How would you describe a starship combat?
Am I allowed to jump in late and say "unlikely"?
I was thinking about real world physics the other day, and surely the reality is that speeds travelling a significant fraction of lightspeed across the vast trillions of miles of fully 3-dimensional space with sensors that can respond at no faster than 50% of light speed (there and back again) are extremely unlikely to encounter any other vessels, let alone shoot them. Put it this way - if a ship is just 300,000 km away (not that far) it takes 2 seconds for you to know that... by which time it will have moved at least another kilometre or two. Unless you're firing a laser array that is a kilometre or two in diameter, or it's flying dead towards you, you can forget it! (On second thoughts, you might detect it in just 1 second, as it could have active sensors itself which you would detect the presence, allowing you to also deduce the direction although not speed of the incoming vessel).

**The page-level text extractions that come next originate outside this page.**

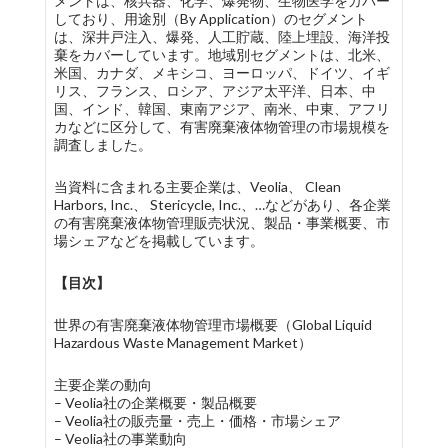
メントは、核兵器、化学、爆発物、生物医学をカバー
しており、用途別（By Application）のセグメント
は、深井戸注入、爆発、人工貯蔵、陸上埋設、海洋投
棄をカバーしています。地域別セグメントは、北米、
米国、カナダ、メキシコ、ヨーロッパ、ドイツ、イギ
リス、フランス、ロシア、アジア太平洋、日本、中
国、インド、韓国、東南アジア、南米、中東、アフリ
カなどに区分して、有害廃棄液体物管理の市場規模を
調査しました。
当資料に含まれる主要企業は、Veolia、 Clean
Harbors, Inc.、 Stericycle, Inc.、…などがあり、各企業
の有害廃棄液体物管理販売状況、製品・事業概要、市
場シェアなどを掲載しています。
【目次】
世界の有害廃棄液体物管理市場概要（Global Liquid
Hazardous Waste Management Market）
主要企業の動向
– Veolia社の企業概要・製品概要
– Veolia社の販売量・売上・価格・市場シェア
– Veolia社の事業動向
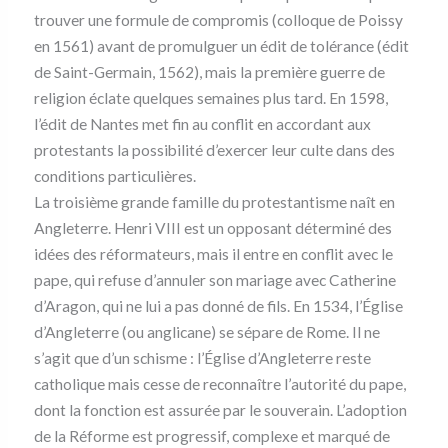
trouver une formule de compromis (colloque de Poissy
en 1561) avant de promulguer un édit de tolérance (édit
de Saint-Germain, 1562), mais la première guerre de
religion éclate quelques semaines plus tard. En 1598,
l’édit de Nantes met fin au conflit en accordant aux
protestants la possibilité d’exercer leur culte dans des
conditions particulières.
La troisième grande famille du protestantisme naît en
Angleterre. Henri VIII est un opposant déterminé des
idées des réformateurs, mais il entre en conflit avec le
pape, qui refuse d’annuler son mariage avec Catherine
d’Aragon, qui ne lui a pas donné de fils. En 1534, l’Église
d’Angleterre (ou anglicane) se sépare de Rome. Il ne
s’agit que d’un schisme : l’Église d’Angleterre reste
catholique mais cesse de reconnaître l’autorité du pape,
dont la fonction est assurée par le souverain. L’adoption
de la Réforme est progressif, complexe et marqué de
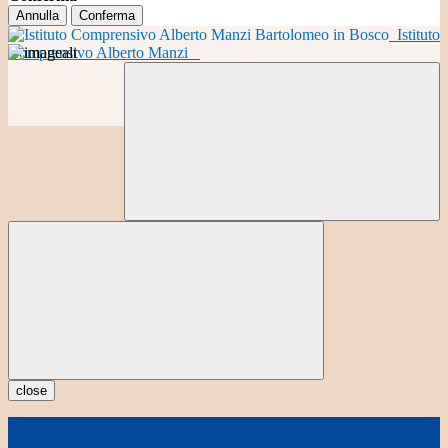
Annulla
Conferma
Istituto
Comprensivo Alberto Manzi
close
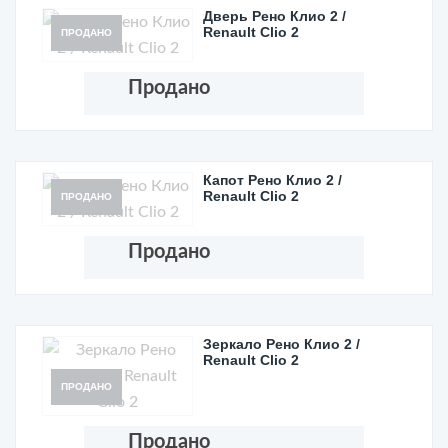
Дверь Рено Клио 2 /
Renault Clio 2
ПРОДАНО
Продано
Капот Рено Клио 2 /
Renault Clio 2
ПРОДАНО
Продано
Зеркало Рено Клио 2 /
Renault Clio 2
ПРОДАНО
Продано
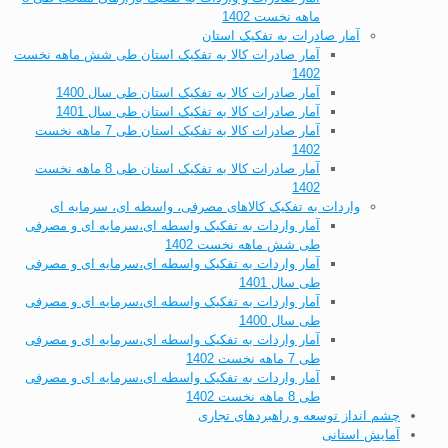
ماهه نخست 1402
آمار صادرات به تفکیک استان
آمار صادرات کالا به تفکیک استان طی شش ماهه نخست
1402
آمار صادرات کالا به تفکیک استان طی سال 1400
آمار صادرات کالا به تفکیک استان طی سال 1401
آمار صادرات کالا به تفکیک استان طی 7 ماهه نخست
1402
آمار صادرات کالا به تفکیک استان طی 8 ماهه نخست
1402
واردات به تفکیک کالاهای مصرفی، واسطه ای، سرمایه ای
آمار واردات به تفکیک واسطه ای،سرمایه ای و مصرفی
طی شش ماهه نخست 1402
آمار واردات به تفکیک واسطه ای،سرمایه ای و مصرفی
طی سال 1401
آمار واردات به تفکیک واسطه ای،سرمایه ای و مصرفی
طی سال 1400
آمار واردات به تفکیک واسطه ای،سرمایه ای و مصرفی
طی 7 ماهه نخست 1402
آمار واردات به تفکیک واسطه ای،سرمایه ای و مصرفی
طی 8 ماهه نخست 1402
چشم انداز توسعه و راهبردهای تجاری
آمایش استانی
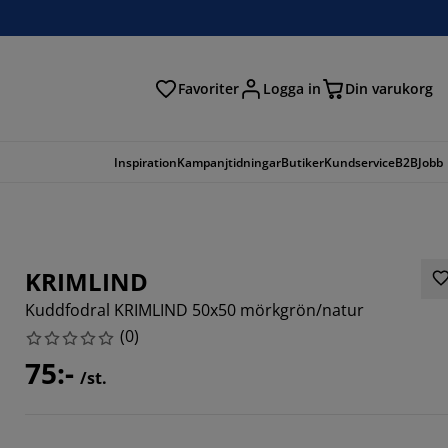
Favoriter
Logga in
Din varukorg
Inspiration
Kampanjtidningar
Butiker
Kundservice
B2B
Jobb
KRIMLIND
Kuddfodral KRIMLIND 50x50 mörkgrön/natur
(
0
)
75:-
/st.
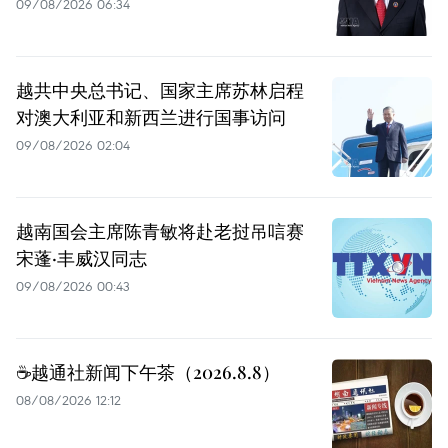
09/08/2026 06:34
越共中央总书记、国家主席苏林启程
对澳大利亚和新西兰进行国事访问
09/08/2026 02:04
越南国会主席陈青敏将赴老挝吊唁赛
宋蓬·丰威汉同志
09/08/2026 00:43
☕️越通社新闻下午茶（2026.8.8）
08/08/2026 12:12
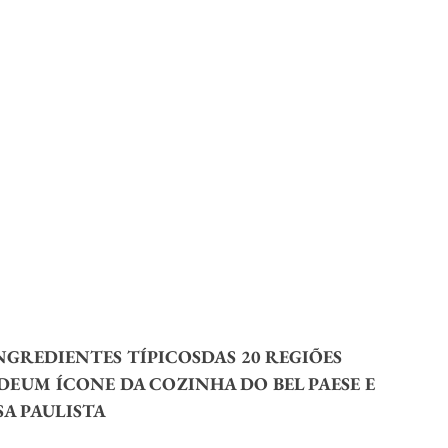
NGREDIENTES TÍPICOSDAS 20 REGIÕES 
DEUM ÍCONE DA COZINHA DO BEL PAESE E 
SA PAULISTA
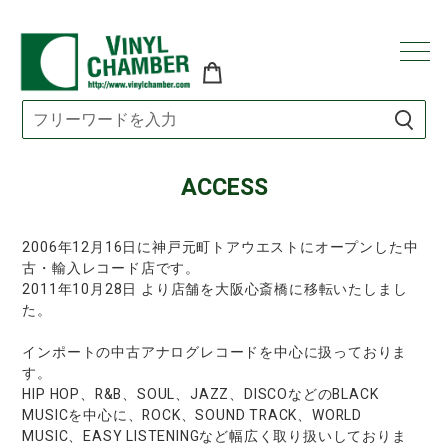
コ
ン
テ
ACCESS
ン
ツ
に
2006年12月16日に神戸元町トアウエストにオープンした中
ス
古・輸入レコード店です。
キ
2011年10月28日 より店舗を大阪心斎橋に移転いたしまし
ッ
た。
プ
す
インポートの中古アナログレコードを中心に扱っておりま
す。
る
HIP HOP、R&B、SOUL、JAZZ、DISCOなどのBLACK
MUSICを中心に、ROCK、SOUND TRACK、WORLD
MUSIC、EASY LISTENINGなど幅広く取り扱いしておりま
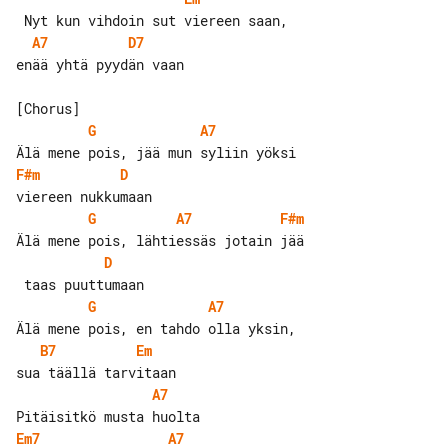
A7
D7
enää yhtä pyydän vaan

G
A7
F#m
D
G
A7
F#m
D
G
A7
B7
Em
A7
Em7
A7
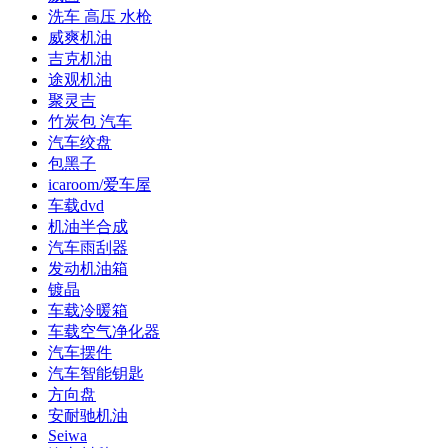
洗车 高压 水枪
威爽机油
吉克机油
途观机油
聚灵吉
竹炭包 汽车
汽车绞盘
包黑子
icaroom/爱车屋
车载dvd
机油半合成
汽车雨刮器
发动机油箱
镀晶
车载冷暖箱
车载空气净化器
汽车摆件
汽车智能钥匙
方向盘
安耐驰机油
Seiwa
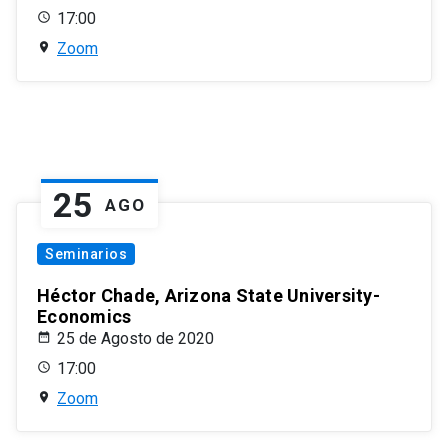
17:00
Zoom
25
AGO
Seminarios
Héctor Chade, Arizona State University-
Economics
25 de Agosto de 2020
17:00
Zoom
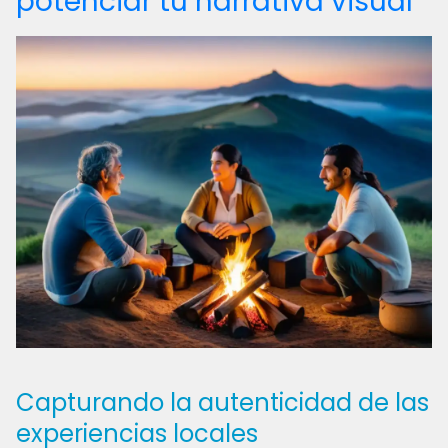
potenciar tu narrativa visual
Capturando la autenticidad de las
experiencias locales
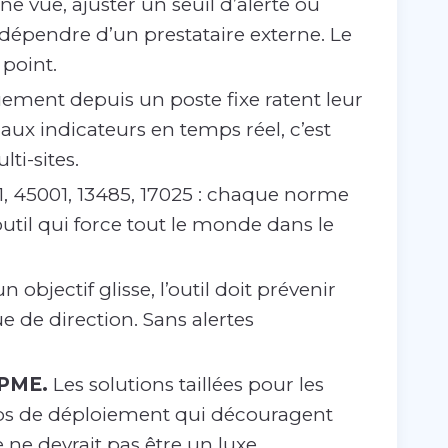
e vue, ajuster un seuil d’alerte ou
 dépendre d’un prestataire externe. Le
point.
ement depuis un poste fixe ratent leur
aux indicateurs en temps réel, c’est
ti-sites.
1, 45001, 13485, 17025 : chaque norme
til qui force tout le monde dans le
objectif glisse, l’outil doit prévenir
ue de direction. Sans alertes
 PME.
Les solutions taillées pour les
mps de déploiement qui découragent
 ne devrait pas être un luxe.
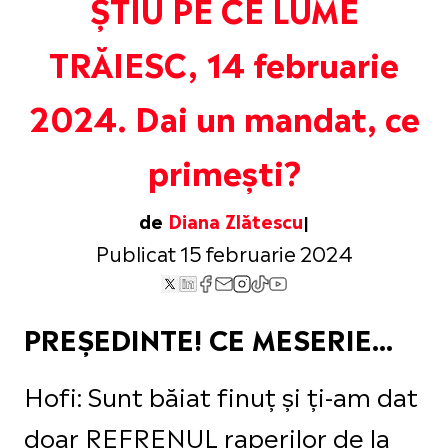
ȘTIU PE CE LUME
TRĂIESC, 14 februarie
2024. Dai un mandat, ce
primești?
de
Diana Zlătescu
Publicat 15 februarie 2024
PREȘEDINTE! CE MESERIE…
Hofi: Sunt băiat finuț și ți-am dat
doar REFRENUL raperilor de la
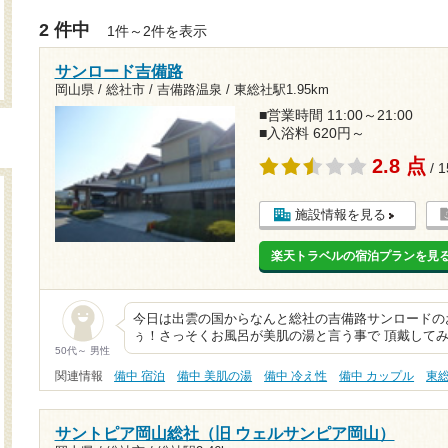
2 件中
1件～2件を表示
サンロード吉備路
岡山県 / 総社市 / 吉備路温泉 /
東総社駅1.95km
■営業時間 11:00～21:00
■入浴料 620円～
2.8 点
/ 
施設情報を見る
楽天トラベルの宿泊プランを見
今日は出雲の国からなんと総社の吉備路サンロードの
ぅ！さっそくお風呂が美肌の湯と言う事で 頂戴してみ
50代～ 男性
関連情報
備中 宿泊
備中 美肌の湯
備中 冷え性
備中 カップル
東
サントピア岡山総社（旧 ウェルサンピア岡山）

With planets orbiting stars, stars twirling around galactic arms and galaxies themselves rotating and hurtling across the universe, it will be impossible to predict jump entry points unless you know the precise minute that Ship X will be departing from Port Y... even a slight variation in timing will lead to a million mile discrepancy. Therefore the only place you'll ever fight is just outside planets, when everyone has slowed down to far more reasonable speeds.... but leaving aggressors easy pray for a matrix of orbital defence platforms.
I may be wrong, and I'm no astrophysicist, but it seems to me:
1. you'll never encounter another vessel
2. even if you do, by the time you detect it, it's gone
3. even if you do detect it, by the time you've locked on your laser, it's gone
4. even if you do lock on your laser, no human skill will ever be able to track its vector unless you meet the almost infinetesimally unlikely scenario of running on an exactly parallel vector.
As such, the only realistic weapon will be a missile that can fly very VERY fast to make up for the delay between target manoeuvring and receiving sensor information on that manoeuvre - or a remote gun drone that is programmed to seek out the enemy as per a missile and then lock a parallel course (or better yet, just sit behind it). But that's easy to defend against, unless you release a whole bunch of them.
God, real science would make sci-fi very boring indeed, wouldn't it?!